Excerpted data ->
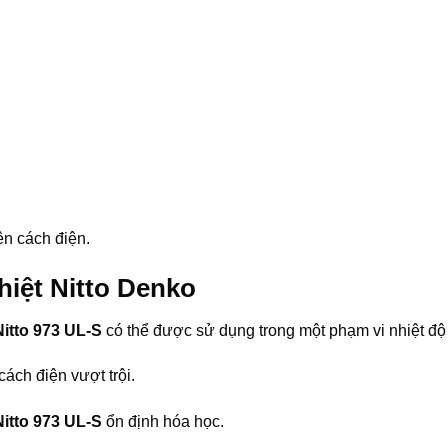
ện cách điện.
hiệt Nitto Denko
Nitto 973 UL-S
có thể được sử dụng trong một phạm vi nhiệt độ
cách điện vượt trội.
Nitto 973 UL-S
ổn định hóa học.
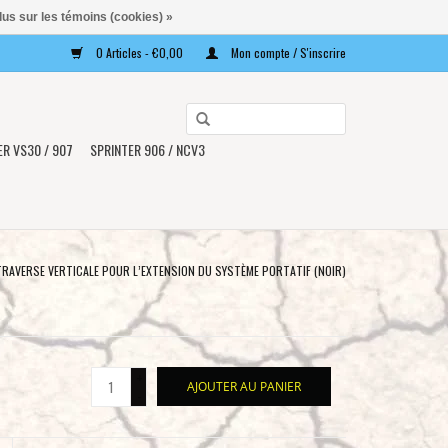
lus sur les témoins (cookies) »
0 Articles - €0,00
Mon compte / S'inscrire
Utilisez
les
ER VS30 / 907
SPRINTER 906 / NCV3
flèches
haut
et
bas
pour
RAVERSE VERTICALE POUR L’EXTENSION DU SYSTÈME PORTATIF (NOIR)
sélectionner
le
résultat
disponible.
+
AJOUTER AU PANIER
Appuyez
-
sur
Entrée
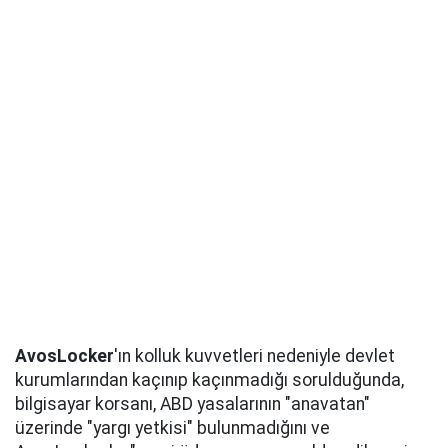
AvosLocker
'ın kolluk kuvvetleri nedeniyle devlet
kurumlarından kaçınıp kaçınmadığı sorulduğunda,
bilgisayar korsanı, ABD yasalarının "anavatan"
üzerinde "yargı yetkisi" bulunmadığını ve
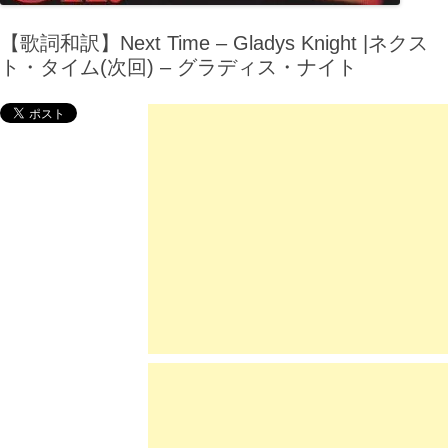
【歌詞和訳】Next Time – Gladys Knight |ネクス
ト・タイム(次回) – グラディス・ナイト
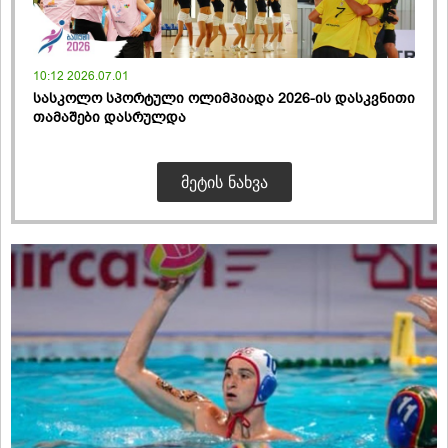
10:12 2026.07.01
სასკოლო სპორტული ოლიმპიადა 2026-ის დასკვნითი
თამაშები დასრულდა
ᲛᲔᲢᲘᲡ ᲜᲐᲮᲕᲐ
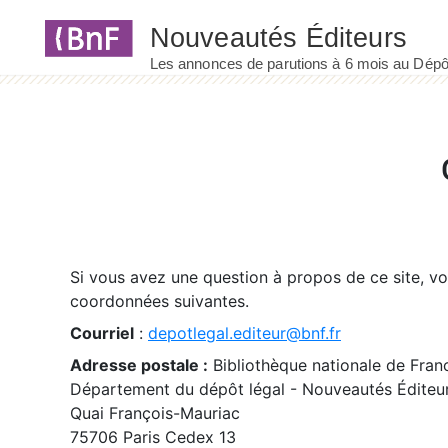
Panneau de gestion des cookies
Si vous avez une question à propos de ce site, v
coordonnées suivantes.
Courriel
:
depotlegal.editeur@bnf.fr
Adresse postale :
Bibliothèque nationale de Fran
Département du dépôt légal - Nouveautés Éditeu
Quai François-Mauriac
75706 Paris Cedex 13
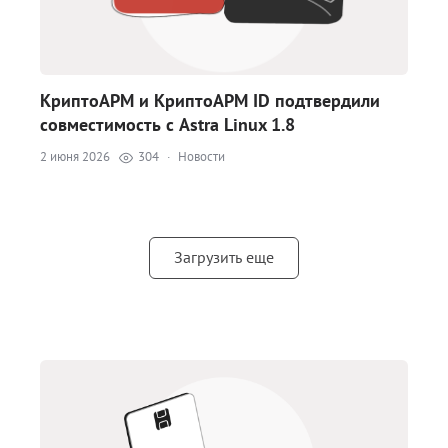
КриптоАРМ и КриптоАРМ ID подтвердили
совместимость с Astra Linux 1.8
2 июня 2026
304
·
Новости
Загрузить еще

Task prompt -> Convert all of the lines above into a JSON list of strings, one string per line, and leave out the blank lines and the pictures.

Output for this exercise ->
[
  "ện cách điện.",
  "hiệt Nitto Denko",
  "Nitto 973 UL-S",
  "có thể được sử dụng trong một phạm vi nhiệt độ",
  "cách điện vượt trội.",
  "Nitto 973 UL-S",
  "ổn định hóa học.",
  "lus sur les témoins (cookies) »",
  "0 Articles - €0,00",
  "Mon compte / S'inscrire",
  "Utilisez",
  "les",
  "ER VS30 / 907",
  "SPRINTER 906 / NCV3",
  "flèches",
  "haut",
  "et",
  "bas",
  "pour",
  "RAVERSE VERTICALE POUR L’EXTENSION DU SYSTÈME PORTATIF (NOIR)",
  "sélectionner",
  "le",
  "résultat",
  "disponible.",
  "+",
  "AJOUTER AU PANIER",
  "Appuyez",
  "-",
  "sur",
  "Entrée",
  "AvosLocker",
  "'ın kolluk kuvvetleri nedeniyle devlet",
  "kurumlarından kaçınıp kaçınmadığı sorulduğunda,",
  "bilgisayar korsanı, ABD yasalarının \"anavatan\"",
  "üzerinde \"yargı yetkisi\" bulunmadığını ve",
  "【歌詞和訳】Next Time – Gladys Knight |ネクス",
  "ト・タイム(次回) – グラディス・ナイト",
  "10:12 2026.07.01",
  "სასკოლო სპორტული ოლიმპიადა 2026-ის დასკვნითი",
  "თამაშები დასრულდა",
  "ᲛᲔᲢᲘᲡ ᲜᲐᲮᲕᲐ",
  "Panneau de gestion des cookies",
  "Si vous avez une question à propos de ce site, v",
  "coordonnées suivantes.",
  "Courriel",
  ":",
  "depotlegal.editeur@bnf.fr",
  "Adresse postale :",
  "Bibliothèque nationale de Fran",
  "Département du dépôt légal - Nouveautés Éditeu",
  "Quai François-Mauriac",
  "75706 Paris Cedex 13",
  "КриптоАРМ и КриптоАРМ ID подтвердили",
  "совместимость с Astra Linux 1.8",
  "2 июня 2026",
  "304",
  "·",
  "Новости",
  "Загрузить еще"
]